Our results demonstrate the utility of PhOTseq, an all-optical solution to the problem of cell type selection and labeling. It provides an opportunity to study the relationships between genes and physiological function even in extremely rare cell types that can be defined only through extensive functional characterization. PhOTseq will be applicable in contexts in which individual neurons respond combinatorially to various conditions, including sensory stimulation, emotional status, and behavior. This work also presents in vivo ectopic expression, a new paradigm for functional VR gene expression. We anticipate that it will be applicable for characterizing VR and ligand pairings in detail. Lastly, our study provides biological insight on chemosensation by comprehensively mapping receptor-ligand pairings for chosen subsets of the vomeronasal sensory population, and suggests that saturation analyses can reveal sequencefunction coupling unanticipated by single-ligand studies (24, 25).
Supplementary materials
Materials and Methods
Figs. S1 to S10
References (26-44)
Movie S1
Movie S2
External Databases S1
Acknowledgments
We thank Ron Yu for sharing the TetO vector and OMP-IRES-tTA mouse. We thank Paul H. Taghert for sharing the HEK cell line. We also thank Heide Schoknecht for mouse care and Dae Woo Kim for developing imaging software. Lastly, we thank Terra Barnes, Juntao Chen, Joseph Corbo, Xiaoyan Fu, Cody Greer, Alessandro Livi, Richard Roberts, and Manning Zhang for suggestions and comments. This work was supported by the Hope Center Viral Vectors Core and the Mouse Genetics Core at Washington University School of Medicine.
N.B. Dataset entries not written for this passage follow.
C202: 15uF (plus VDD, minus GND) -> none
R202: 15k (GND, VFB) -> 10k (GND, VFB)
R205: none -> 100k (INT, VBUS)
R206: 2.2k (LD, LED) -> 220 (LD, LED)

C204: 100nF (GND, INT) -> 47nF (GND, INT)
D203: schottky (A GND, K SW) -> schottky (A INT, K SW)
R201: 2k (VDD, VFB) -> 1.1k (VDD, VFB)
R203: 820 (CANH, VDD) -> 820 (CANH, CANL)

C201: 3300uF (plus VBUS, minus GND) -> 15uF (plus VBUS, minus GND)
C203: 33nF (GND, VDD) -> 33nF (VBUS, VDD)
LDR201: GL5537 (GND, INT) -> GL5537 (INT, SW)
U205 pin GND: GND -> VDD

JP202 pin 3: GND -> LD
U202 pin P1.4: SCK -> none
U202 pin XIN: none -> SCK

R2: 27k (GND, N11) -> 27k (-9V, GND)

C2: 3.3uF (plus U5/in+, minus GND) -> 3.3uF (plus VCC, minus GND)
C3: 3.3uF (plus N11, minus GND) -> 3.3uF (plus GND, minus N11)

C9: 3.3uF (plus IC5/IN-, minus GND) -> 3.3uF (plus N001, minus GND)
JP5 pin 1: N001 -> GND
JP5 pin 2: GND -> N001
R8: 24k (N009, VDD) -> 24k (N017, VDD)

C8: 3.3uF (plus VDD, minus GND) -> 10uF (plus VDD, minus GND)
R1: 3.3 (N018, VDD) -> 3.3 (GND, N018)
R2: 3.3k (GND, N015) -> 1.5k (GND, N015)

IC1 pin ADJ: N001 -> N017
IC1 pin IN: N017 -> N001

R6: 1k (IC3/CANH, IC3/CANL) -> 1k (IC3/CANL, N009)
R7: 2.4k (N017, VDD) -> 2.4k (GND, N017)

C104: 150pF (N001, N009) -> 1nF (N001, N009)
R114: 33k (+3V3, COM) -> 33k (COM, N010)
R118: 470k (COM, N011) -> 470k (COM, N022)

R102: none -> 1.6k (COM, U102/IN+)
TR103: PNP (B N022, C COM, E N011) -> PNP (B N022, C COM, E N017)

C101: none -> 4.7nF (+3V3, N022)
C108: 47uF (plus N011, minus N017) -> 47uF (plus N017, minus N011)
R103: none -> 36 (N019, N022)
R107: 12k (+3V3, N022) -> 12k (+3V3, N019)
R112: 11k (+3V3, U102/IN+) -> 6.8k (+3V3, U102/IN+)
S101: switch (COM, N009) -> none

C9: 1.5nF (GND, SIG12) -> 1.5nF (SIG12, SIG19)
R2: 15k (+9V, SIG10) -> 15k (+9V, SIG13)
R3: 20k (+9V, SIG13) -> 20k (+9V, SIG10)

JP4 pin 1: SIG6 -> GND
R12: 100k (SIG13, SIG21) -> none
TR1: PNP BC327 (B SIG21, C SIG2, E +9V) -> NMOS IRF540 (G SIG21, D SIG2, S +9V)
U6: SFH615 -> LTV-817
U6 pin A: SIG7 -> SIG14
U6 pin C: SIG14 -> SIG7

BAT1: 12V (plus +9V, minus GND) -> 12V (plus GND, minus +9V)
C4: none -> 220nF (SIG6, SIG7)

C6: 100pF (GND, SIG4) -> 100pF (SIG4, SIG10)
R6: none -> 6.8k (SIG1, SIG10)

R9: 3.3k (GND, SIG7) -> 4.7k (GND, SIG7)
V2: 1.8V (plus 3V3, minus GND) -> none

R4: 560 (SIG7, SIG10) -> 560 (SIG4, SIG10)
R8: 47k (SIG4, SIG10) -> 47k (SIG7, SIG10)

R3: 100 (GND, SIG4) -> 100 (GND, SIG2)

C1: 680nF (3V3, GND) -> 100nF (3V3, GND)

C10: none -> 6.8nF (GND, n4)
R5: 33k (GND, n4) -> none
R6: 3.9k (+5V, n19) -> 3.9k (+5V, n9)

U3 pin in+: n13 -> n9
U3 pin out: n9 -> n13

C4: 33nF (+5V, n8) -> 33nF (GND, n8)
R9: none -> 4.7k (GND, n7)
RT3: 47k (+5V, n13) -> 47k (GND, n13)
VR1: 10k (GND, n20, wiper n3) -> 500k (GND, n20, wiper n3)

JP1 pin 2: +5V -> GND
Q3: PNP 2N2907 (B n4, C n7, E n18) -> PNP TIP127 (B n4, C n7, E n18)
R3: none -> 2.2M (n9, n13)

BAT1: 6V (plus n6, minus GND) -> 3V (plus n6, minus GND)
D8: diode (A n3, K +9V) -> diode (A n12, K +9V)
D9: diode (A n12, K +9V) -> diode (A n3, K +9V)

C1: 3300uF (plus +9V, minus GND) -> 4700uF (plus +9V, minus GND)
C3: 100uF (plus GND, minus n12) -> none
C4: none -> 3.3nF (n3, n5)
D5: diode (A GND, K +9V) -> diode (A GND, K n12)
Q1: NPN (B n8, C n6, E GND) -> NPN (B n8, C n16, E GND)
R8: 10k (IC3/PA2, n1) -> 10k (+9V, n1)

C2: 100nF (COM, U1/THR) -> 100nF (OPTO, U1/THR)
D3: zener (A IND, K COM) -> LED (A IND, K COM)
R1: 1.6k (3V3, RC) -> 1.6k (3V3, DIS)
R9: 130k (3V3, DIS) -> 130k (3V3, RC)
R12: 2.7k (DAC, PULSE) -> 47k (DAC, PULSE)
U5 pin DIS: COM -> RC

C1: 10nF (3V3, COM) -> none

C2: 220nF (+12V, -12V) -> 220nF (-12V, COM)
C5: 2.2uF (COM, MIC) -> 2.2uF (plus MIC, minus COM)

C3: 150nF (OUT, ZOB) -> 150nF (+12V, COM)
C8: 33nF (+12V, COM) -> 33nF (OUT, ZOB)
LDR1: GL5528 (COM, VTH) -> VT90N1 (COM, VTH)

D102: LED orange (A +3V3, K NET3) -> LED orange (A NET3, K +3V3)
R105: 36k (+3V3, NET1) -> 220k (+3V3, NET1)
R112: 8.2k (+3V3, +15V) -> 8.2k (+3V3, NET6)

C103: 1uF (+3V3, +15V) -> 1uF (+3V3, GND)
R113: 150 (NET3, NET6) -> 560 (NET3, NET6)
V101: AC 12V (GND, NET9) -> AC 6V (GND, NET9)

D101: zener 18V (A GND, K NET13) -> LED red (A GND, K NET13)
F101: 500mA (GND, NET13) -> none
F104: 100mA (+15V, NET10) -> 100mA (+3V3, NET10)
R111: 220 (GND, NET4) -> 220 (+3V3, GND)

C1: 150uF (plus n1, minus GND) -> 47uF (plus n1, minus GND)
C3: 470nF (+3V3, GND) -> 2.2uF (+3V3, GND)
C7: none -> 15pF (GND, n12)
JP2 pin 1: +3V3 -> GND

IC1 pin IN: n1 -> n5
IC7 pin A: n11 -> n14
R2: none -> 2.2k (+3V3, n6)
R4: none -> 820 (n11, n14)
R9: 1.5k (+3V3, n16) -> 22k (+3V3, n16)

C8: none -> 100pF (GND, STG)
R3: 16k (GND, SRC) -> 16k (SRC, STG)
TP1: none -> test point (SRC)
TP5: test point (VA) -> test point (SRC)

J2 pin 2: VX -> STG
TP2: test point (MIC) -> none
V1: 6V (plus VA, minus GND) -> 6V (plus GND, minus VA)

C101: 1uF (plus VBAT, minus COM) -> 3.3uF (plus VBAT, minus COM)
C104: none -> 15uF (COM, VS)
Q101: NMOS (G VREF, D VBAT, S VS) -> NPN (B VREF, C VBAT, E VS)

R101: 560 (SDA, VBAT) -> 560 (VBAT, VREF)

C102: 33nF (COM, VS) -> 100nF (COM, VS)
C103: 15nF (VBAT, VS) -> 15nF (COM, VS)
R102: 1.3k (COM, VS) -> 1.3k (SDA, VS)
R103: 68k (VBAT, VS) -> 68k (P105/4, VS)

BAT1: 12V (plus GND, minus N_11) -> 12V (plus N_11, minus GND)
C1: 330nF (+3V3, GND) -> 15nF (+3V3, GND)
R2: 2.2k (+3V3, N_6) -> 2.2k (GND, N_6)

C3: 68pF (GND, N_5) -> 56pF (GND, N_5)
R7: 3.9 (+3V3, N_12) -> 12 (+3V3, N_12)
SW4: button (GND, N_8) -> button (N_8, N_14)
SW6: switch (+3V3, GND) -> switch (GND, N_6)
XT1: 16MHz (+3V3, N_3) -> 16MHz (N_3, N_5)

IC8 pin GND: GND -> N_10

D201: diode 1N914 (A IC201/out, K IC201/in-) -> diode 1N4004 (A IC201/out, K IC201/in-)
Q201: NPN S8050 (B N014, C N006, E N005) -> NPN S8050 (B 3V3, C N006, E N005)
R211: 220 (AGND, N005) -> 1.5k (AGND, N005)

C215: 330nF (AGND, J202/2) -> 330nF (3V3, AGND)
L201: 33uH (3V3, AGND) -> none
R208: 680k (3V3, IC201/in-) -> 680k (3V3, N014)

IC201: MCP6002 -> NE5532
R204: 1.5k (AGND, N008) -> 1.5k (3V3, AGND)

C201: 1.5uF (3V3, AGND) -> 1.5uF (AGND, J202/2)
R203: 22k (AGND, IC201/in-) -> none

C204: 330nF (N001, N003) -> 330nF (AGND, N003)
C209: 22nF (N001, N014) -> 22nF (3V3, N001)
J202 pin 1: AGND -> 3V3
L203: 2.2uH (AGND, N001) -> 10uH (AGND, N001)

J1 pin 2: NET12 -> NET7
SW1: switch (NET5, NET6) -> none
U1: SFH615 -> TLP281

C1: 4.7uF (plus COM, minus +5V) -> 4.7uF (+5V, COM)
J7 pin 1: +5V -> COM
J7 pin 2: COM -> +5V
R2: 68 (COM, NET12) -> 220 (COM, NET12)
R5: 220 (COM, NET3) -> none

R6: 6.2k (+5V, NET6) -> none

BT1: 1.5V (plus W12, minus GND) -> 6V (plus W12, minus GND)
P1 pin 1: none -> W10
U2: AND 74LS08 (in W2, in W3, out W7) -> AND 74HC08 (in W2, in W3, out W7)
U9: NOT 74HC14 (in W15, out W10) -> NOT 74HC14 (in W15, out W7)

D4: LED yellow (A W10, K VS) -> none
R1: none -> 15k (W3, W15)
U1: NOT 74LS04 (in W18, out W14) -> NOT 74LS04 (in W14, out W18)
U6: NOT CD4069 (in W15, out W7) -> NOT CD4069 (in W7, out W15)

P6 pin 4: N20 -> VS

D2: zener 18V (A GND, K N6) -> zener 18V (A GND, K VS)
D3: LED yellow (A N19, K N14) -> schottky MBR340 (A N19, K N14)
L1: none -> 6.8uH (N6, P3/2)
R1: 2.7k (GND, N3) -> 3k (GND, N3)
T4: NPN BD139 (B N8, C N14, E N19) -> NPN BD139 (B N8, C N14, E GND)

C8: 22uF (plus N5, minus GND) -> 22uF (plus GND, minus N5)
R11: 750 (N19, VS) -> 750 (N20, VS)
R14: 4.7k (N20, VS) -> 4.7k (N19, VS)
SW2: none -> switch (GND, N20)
This work was funded by NIH/NIDCD R01 DC005964 and DC010381.
Footnotes
We changed the name of the technique to physiological optical tagging sequencing (PhOTseq). The original acronym, PIPseq, was discovered to conflict with Protein Interaction Profile sequencing (DOI: 10.1002/cpmb.21). In Figure S9C, splicing donor and acceptor sequences were corrected. In the Methods section, Data and Software Availability updated. A new supplemental data file (Data S1) added. Figure 2F legend added. Figure 3D legend corrected. Figure S2C and S2D legend corrected.